Evans Cycles’ James Backhouse believes that if marketers find themselves waiting for a promotion it is within their power to change the situation.

“I don’t think it’s an issue. It’s life and it’s good that people stay in their jobs for a long time. I don’t believe you can really do a fantastic job in a marketing business unless you understand it,” says Backhouse.

“If they aren’t getting promoted internally then either they’re brilliant and the person who is doing the promoting doesn’t understand them, in which case they should leave the business, or they’re not good enough and they should go and get the skills they need,” he adds.

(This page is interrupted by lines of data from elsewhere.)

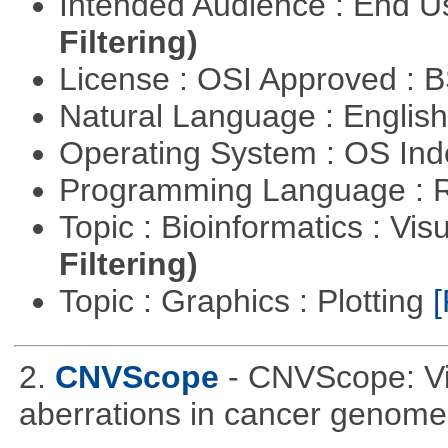
Intended Audience : End 
Filtering)
License : OSI Approved : 
Natural Language : Englis
Operating System : OS In
Programming Language : 
Topic : Bioinformatics : Vis
Filtering)
Topic : Graphics : Plotting
[
2.
CNVScope
- CNVScope: Vi
aberrations in cancer genome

If you are ambitious and hit a ceiling, or feel like you are treading water, it is time to move on, says Markey. He advises marketers to get off their seats, rip up their job descriptions and get involved with other parts of the business.

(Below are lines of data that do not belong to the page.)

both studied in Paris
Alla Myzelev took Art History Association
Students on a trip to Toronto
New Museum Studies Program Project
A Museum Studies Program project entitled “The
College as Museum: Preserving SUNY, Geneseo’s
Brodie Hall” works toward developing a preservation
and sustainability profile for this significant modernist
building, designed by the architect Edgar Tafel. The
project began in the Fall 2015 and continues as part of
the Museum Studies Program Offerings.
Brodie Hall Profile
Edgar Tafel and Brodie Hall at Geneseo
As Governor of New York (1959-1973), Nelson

People sometimes think the next step in their career is one rung up the ladder in terms of the hierarchy of the organisation, but I don’t think it works like that anymore.

Lisa Wood, Atom Bank

“I do think there’s a slight element where laziness can creep in. The CMO leaves and the next couple of people in line think ‘it’s our turn next’, but their exposure might not be very good,” says Markey.

“It’s not about shameless self-promotion, it’s about backing the project and being visible where the businesses needs you. If you want a business to not look outside and look at you as the next in line, be visible and demonstrate what you can do.”

Regardless of the stresses and strains of being a CMO, Lisa Wood believes marketing leaders have a responsibility to their teams to spot people within the business who have the capability to stretch into bigger roles and then actively develop them.

Venner agrees that leaders should expose their team to projects that enhance their skillsets or help make them more prominent within the business. Although sometimes this can mean having difficult conversations.

“Ultimately people need to have conversations with their teams if they believe they’ve reached as far as they can go in the business, and you need bravery and courage to do that,” she says.

“I think it’s wrong if somebody is very ambitious and constantly wanting a new job and a promotion, and the general feeling is they’re not going to get it. You need to be honest with them.”

It is important to recognise that not every marketer wants to become a CMO or CEO, and not all decisions to move roles are purely motivated by the lure of promotion. The appeal of working in a different industry and developing a suite of new skills is proving far more attractive to some marketers keen to define their own career trajectory.